(Dataset entries)
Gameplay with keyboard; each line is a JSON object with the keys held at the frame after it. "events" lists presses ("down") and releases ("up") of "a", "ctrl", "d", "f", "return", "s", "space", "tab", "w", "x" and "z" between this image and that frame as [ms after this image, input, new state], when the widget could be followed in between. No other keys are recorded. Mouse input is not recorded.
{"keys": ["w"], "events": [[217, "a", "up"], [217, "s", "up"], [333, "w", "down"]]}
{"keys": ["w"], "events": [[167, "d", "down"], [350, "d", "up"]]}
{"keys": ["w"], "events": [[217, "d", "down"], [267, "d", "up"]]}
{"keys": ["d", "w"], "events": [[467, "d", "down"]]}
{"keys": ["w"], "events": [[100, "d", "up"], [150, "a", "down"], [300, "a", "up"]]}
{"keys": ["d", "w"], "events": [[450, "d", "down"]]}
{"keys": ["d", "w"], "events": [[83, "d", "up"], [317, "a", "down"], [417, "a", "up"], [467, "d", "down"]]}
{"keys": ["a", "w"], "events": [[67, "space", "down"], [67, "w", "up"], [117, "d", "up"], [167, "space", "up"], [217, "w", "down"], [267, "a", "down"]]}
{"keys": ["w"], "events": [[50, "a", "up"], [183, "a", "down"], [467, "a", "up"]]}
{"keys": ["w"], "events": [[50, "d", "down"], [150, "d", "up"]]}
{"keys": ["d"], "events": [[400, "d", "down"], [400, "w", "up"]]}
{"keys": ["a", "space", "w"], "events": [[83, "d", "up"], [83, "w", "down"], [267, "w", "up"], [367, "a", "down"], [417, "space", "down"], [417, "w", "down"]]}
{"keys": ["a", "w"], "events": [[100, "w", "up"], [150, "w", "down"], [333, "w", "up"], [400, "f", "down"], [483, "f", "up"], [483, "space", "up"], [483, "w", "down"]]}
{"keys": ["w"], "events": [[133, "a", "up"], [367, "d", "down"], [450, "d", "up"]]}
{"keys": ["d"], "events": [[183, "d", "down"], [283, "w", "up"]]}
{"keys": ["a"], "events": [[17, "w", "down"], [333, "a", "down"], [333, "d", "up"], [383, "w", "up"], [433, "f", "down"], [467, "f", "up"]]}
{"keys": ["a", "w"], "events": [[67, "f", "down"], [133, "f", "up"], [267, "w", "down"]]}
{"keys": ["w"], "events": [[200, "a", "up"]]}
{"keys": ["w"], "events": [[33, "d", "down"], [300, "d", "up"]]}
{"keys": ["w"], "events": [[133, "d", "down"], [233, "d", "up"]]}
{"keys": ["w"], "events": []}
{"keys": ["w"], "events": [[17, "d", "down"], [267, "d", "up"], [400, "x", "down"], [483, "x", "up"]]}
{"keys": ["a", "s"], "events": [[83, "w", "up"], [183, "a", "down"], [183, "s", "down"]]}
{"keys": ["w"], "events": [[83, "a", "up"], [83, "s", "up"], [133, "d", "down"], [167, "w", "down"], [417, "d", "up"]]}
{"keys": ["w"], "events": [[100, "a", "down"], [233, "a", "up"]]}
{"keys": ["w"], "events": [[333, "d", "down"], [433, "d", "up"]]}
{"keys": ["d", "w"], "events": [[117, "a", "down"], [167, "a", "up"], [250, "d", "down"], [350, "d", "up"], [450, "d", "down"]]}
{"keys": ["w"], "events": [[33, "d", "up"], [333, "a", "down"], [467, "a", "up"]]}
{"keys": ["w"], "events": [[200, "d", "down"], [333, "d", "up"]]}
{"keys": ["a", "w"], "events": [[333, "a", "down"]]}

#### Task requirements
Every entry must be duplicated exactly as it stands.

#### Your solution
Gameplay with keyboard; each line is a JSON object with the keys held at the frame after it. "events" lists presses ("down") and releases ("up") of "a", "ctrl", "d", "f", "return", "s", "space", "tab", "w", "x" and "z" between this image and that frame as [ms after this image, input, new state], when the widget could be followed in between. No other keys are recorded. Mouse input is not recorded.
{"keys": ["w"], "events": [[217, "a", "up"], [217, "s", "up"], [333, "w", "down"]]}
{"keys": ["w"], "events": [[167, "d", "down"], [350, "d", "up"]]}
{"keys": ["w"], "events": [[217, "d", "down"], [267, "d", "up"]]}
{"keys": ["d", "w"], "events": [[467, "d", "down"]]}
{"keys": ["w"], "events": [[100, "d", "up"], [150, "a", "down"], [300, "a", "up"]]}
{"keys": ["d", "w"], "events": [[450, "d", "down"]]}
{"keys": ["d", "w"], "events": [[83, "d", "up"], [317, "a", "down"], [417, "a", "up"], [467, "d", "down"]]}
{"keys": ["a", "w"], "events": [[67, "space", "down"], [67, "w", "up"], [117, "d", "up"], [167, "space", "up"], [217, "w", "down"], [267, "a", "down"]]}
{"keys": ["w"], "events": [[50, "a", "up"], [183, "a", "down"], [467, "a", "up"]]}
{"keys": ["w"], "events": [[50, "d", "down"], [150, "d", "up"]]}
{"keys": ["d"], "events": [[400, "d", "down"], [400, "w", "up"]]}
{"keys": ["a", "space", "w"], "events": [[83, "d", "up"], [83, "w", "down"], [267, "w", "up"], [367, "a", "down"], [417, "space", "down"], [417, "w", "down"]]}
{"keys": ["a", "w"], "events": [[100, "w", "up"], [150, "w", "down"], [333, "w", "up"], [400, "f", "down"], [483, "f", "up"], [483, "space", "up"], [483, "w", "down"]]}
{"keys": ["w"], "events": [[133, "a", "up"], [367, "d", "down"], [450, "d", "up"]]}
{"keys": ["d"], "events": [[183, "d", "down"], [283, "w", "up"]]}
{"keys": ["a"], "events": [[17, "w", "down"], [333, "a", "down"], [333, "d", "up"], [383, "w", "up"], [433, "f", "down"], [467, "f", "up"]]}
{"keys": ["a", "w"], "events": [[67, "f", "down"], [133, "f", "up"], [267, "w", "down"]]}
{"keys": ["w"], "events": [[200, "a", "up"]]}
{"keys": ["w"], "events": [[33, "d", "down"], [300, "d", "up"]]}
{"keys": ["w"], "events": [[133, "d", "down"], [233, "d", "up"]]}
{"keys": ["w"], "events": []}
{"keys": ["w"], "events": [[17, "d", "down"], [267, "d", "up"], [400, "x", "down"], [483, "x", "up"]]}
{"keys": ["a", "s"], "events": [[83, "w", "up"], [183, "a", "down"], [183, "s", "down"]]}
{"keys": ["w"], "events": [[83, "a", "up"], [83, "s", "up"], [133, "d", "down"], [167, "w", "down"], [417, "d", "up"]]}
{"keys": ["w"], "events": [[100, "a", "down"], [233, "a", "up"]]}
{"keys": ["w"], "events": [[333, "d", "down"], [433, "d", "up"]]}
{"keys": ["d", "w"], "events": [[117, "a", "down"], [167, "a", "up"], [250, "d", "down"], [350, "d", "up"], [450, "d", "down"]]}
{"keys": ["w"], "events": [[33, "d", "up"], [333, "a", "down"], [467, "a", "up"]]}
{"keys": ["w"], "events": [[200, "d", "down"], [333, "d", "up"]]}
{"keys": ["a", "w"], "events": [[333, "a", "down"]]}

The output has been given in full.